Your goal: The answer must be an exact transcription of the lines below from the first through the one containing "### Chromecast (courtesy", with the pictures left out; please add nothing else.

* * * * * * *

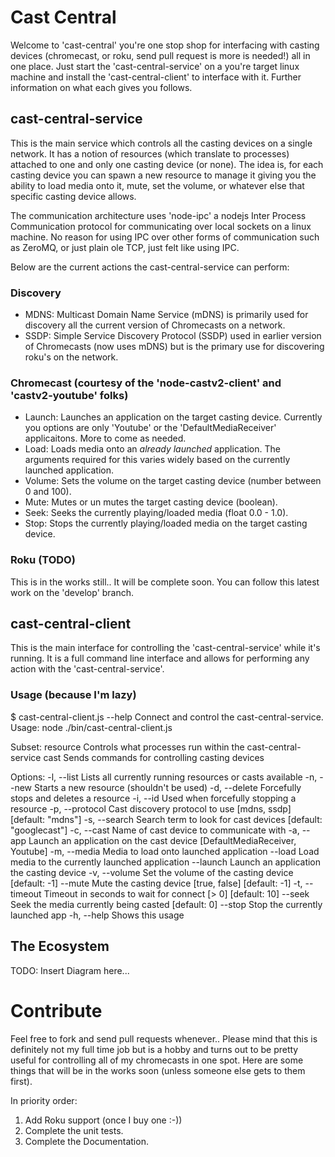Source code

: # Cast Central
Welcome to 'cast-central' you're one stop shop for interfacing with casting devices (chromecast, or roku, send pull request is more is needed!) all in one place.  Just start the 'cast-central-service' on a you're target linux machine and install the 'cast-central-client' to interface with it.  Further information on what each gives you follows.

## cast-central-service
This is the main service which controls all the casting devices on a single network.  It has a notion of resources (which translate to processes) attached to one and only one casting device (or none).  The idea is, for each casting device you can spawn a new resource to manage it giving you the ability to load media onto it, mute, set the volume, or whatever else that specific casting device allows.

The communication architecture uses 'node-ipc' a nodejs Inter Process Communication protocol for communicating over local sockets on a linux machine.  No reason for using IPC over other forms of communication such as ZeroMQ, or just plain ole TCP, just felt like using IPC.

Below are the current actions the cast-central-service can perform:
### Discovery
- MDNS: Multicast Domain Name Service (mDNS) is primarily used for discovery all the current version of Chromecasts on a network.
- SSDP: Simple Service Discovery Protocol (SSDP) used in earlier version of Chromecasts (now uses mDNS) but is the primary use for discovering roku's on the network.

### Chromecast (courtesy of the 'node-castv2-client' and 'castv2-youtube' folks)
- Launch: Launches an application on the target casting device.  Currently you options are only 'Youtube' or the 'DefaultMediaReceiver' applicaitons.  More to come as needed.
- Load: Loads media onto an *already launched* application.  The arguments required for this varies widely based on the currently launched application.
- Volume: Sets the volume on the target casting device (number between 0 and 100).
- Mute: Mutes or un mutes the target casting device (boolean).
- Seek: Seeks the currently playing/loaded media (float 0.0 - 1.0).
- Stop: Stops the currently playing/loaded media on the target casting device.

### Roku (TODO)
This is in the works still.. It will be complete soon.  You can follow this latest work on the 'develop' branch.

## cast-central-client
This is the main interface for controlling the 'cast-central-service' while it's running.  It is a full command line interface and allows for performing any action with the 'cast-central-service'.

### Usage (because I'm lazy)
$ cast-central-client.js --help
Connect and control the cast-central-service.
Usage: node ./bin/cast-central-client.js <subset> <options>

Subset:
  resource	Controls what processes run within the cast-central-service
  cast		Sends commands for controlling casting devices

Options:
  -l, --list      Lists all currently running resources or casts available
  -n, --new       Starts a new resource (shouldn't be used)
  -d, --delete    Forcefully stops and deletes a resource
  -i, --id        Used when forcefully stopping a resource
  -p, --protocol  Cast discovery protocol to use [mdns, ssdp]                               [default: "mdns"]
  -s, --search    Search term to look for cast devices                                      [default: "googlecast"]
  -c, --cast      Name of cast device to communicate with
  -a, --app       Launch an application on the cast device [DefaultMediaReceiver, Youtube]
  -m, --media     Media to load onto launched application
  --load          Load media to the currently launched application
  --launch        Launch an application the casting device
  -v, --volume    Set the volume of the casting device                                      [default: -1]
  --mute          Mute the casting device [true, false]                                     [default: -1]
  -t, --timeout   Timeout in seconds to wait for connect [> 0]                              [default: 10]
  --seek          Seek the media currently being casted                                     [default: 0]
  --stop          Stop the currently launched app
  -h, --help      Shows this usage

## The Ecosystem
TODO: Insert Diagram here...

# Contribute
Feel free to fork and send pull requests whenever.. Please mind that this is definitely not my full time job but is a hobby and turns out to be pretty useful for controlling all of my chromecasts in one spot.  Here are some things that will be in the works soon (unless someone else gets to them first).

In priority order:
1. Add Roku support (once I buy one :-))
2. Complete the unit tests.
3. Complete the Documentation.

* * * * * * *

Exercise response:
Source code

: # Cast Central
Welcome to 'cast-central' you're one stop shop for interfacing with casting devices (chromecast, or roku, send pull request is more is needed!) all in one place.  Just start the 'cast-central-service' on a you're target linux machine and install the 'cast-central-client' to interface with it.  Further information on what each gives you follows.

## cast-central-service
This is the main service which controls all the casting devices on a single network.  It has a notion of resources (which translate to processes) attached to one and only one casting device (or none).  The idea is, for each casting device you can spawn a new resource to manage it giving you the ability to load media onto it, mute, set the volume, or whatever else that specific casting device allows.

The communication architecture uses 'node-ipc' a nodejs Inter Process Communication protocol for communicating over local sockets on a linux machine.  No reason for using IPC over other forms of communication such as ZeroMQ, or just plain ole TCP, just felt like using IPC.

Below are the current actions the cast-central-service can perform:
### Discovery
- MDNS: Multicast Domain Name Service (mDNS) is primarily used for discovery all the current version of Chromecasts on a network.
- SSDP: Simple Service Discovery Protocol (SSDP) used in earlier version of Chromecasts (now uses mDNS) but is the primary use for discovering roku's on the network.

### Chromecast (courtesy of the 'node-castv2-client' and 'castv2-youtube' folks)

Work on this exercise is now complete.